Protecting workers must be treated as core economic policy. Strong enforcement of labor laws, accessible legal support and clear pathways for reporting violations are essential. So is recognizing that many independent workers are, in practice, small businesses of one. They need business advising, tax support, digital skills and access to capital, not just enforcement after harm has already occurred.
Small businesses and entrepreneurs are central to opportunity-driven affordability. As the daughter of two small business owners, I have seen both the daily struggle and the transformative power of entrepreneurship. Small businesses create local jobs, keep dollars circulating in the community and anchor neighborhood stability. Yet they continue to face disproportionate barriers to financing, contracting and technical assistance, especially immigrant- and women-owned businesses. Supporting their growth is one of the most effective ways to strengthen local economies from the ground up.
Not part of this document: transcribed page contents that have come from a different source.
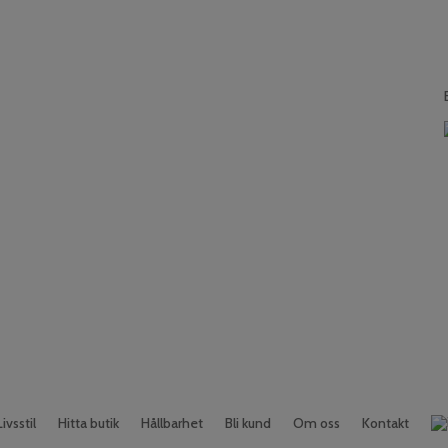
Livsstil
Hitta butik
Hållbarhet
Bli kund
Om oss
Kontakt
Childcare makes the link between opportunity and affordability impossible to ignore. The recent childcare commitment announced by the Mayor and Governor is an important and long-overdue step forward. But its success will depend on implementation and on whether childcare jobs themselves are made economically viable. If childcare workers remain underpaid and burned out, workforce shortages will derail even the best-intentioned policies. Childcare is not just a family support. It is workforce infrastructure.
Homeownership must also be part of an affordability strategy that lasts. When families are permanently locked out of ownership, we cut off one of the most reliable paths to long-term security and generational wealth. Expanding first-time homebuyer assistance, supporting shared-equity models and building housing designed for first-time buyers alongside affordable rental housing must be priorities.
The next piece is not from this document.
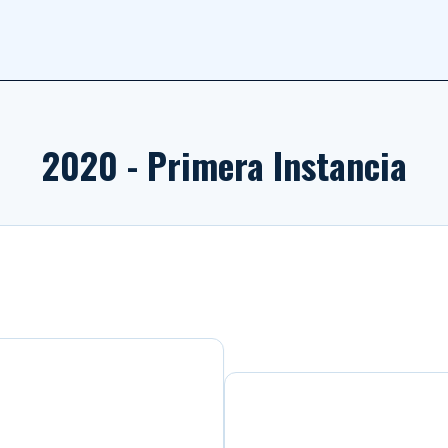
2020
- Primera Instancia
Research from the Center for an Urban Future has repeatedly shown that New York’s affordability challenge cannot be solved by lowering costs alone. Their work on adult learners, workforce shortages, CUNY access and nontraditional work makes clear that too many New Yorkers are locked out of stable careers not because they lack motivation, but because systems are fragmented and under-resourced. Without sustained investment in income growth and career mobility, affordability policies will always be partial and temporary.
At the community level, organizations like Urban Upbound show what it looks like to close those gaps in practice. By integrating workforce training with financial coaching, entrepreneurship support, housing stability and benefits navigation, particularly for NYCHA residents and working families in Western Queens, they reflect how people actually experience economic insecurity. When these supports are coordinated and rooted in the community, they create real pathways to job stability and mobility.
The Governor’s budget and the Mayor’s focus on affordability present a real opportunity to scale what works. Workforce innovation, adult learner pathways, apprenticeships and community-based training must be funded with the same seriousness and discipline as cost-mitigation programs. Opportunity cannot remain an afterthought.
That is why I ran. And that is why I am stepping back from the race, not from the work.
I urge candidates, elected officials and policymakers across the city and state to treat job stability, wage growth and career mobility as essential parts of any affordability agenda. We must talk about jobs, careers, ownership and stability with the same urgency as rent and prices. I am ready to partner with any leader, public agency, organization or coalition committed to building an affordability strategy that prioritizes economic opportunity.
Lowering costs helps families survive today. Building opportunity is how we make sure they can stay.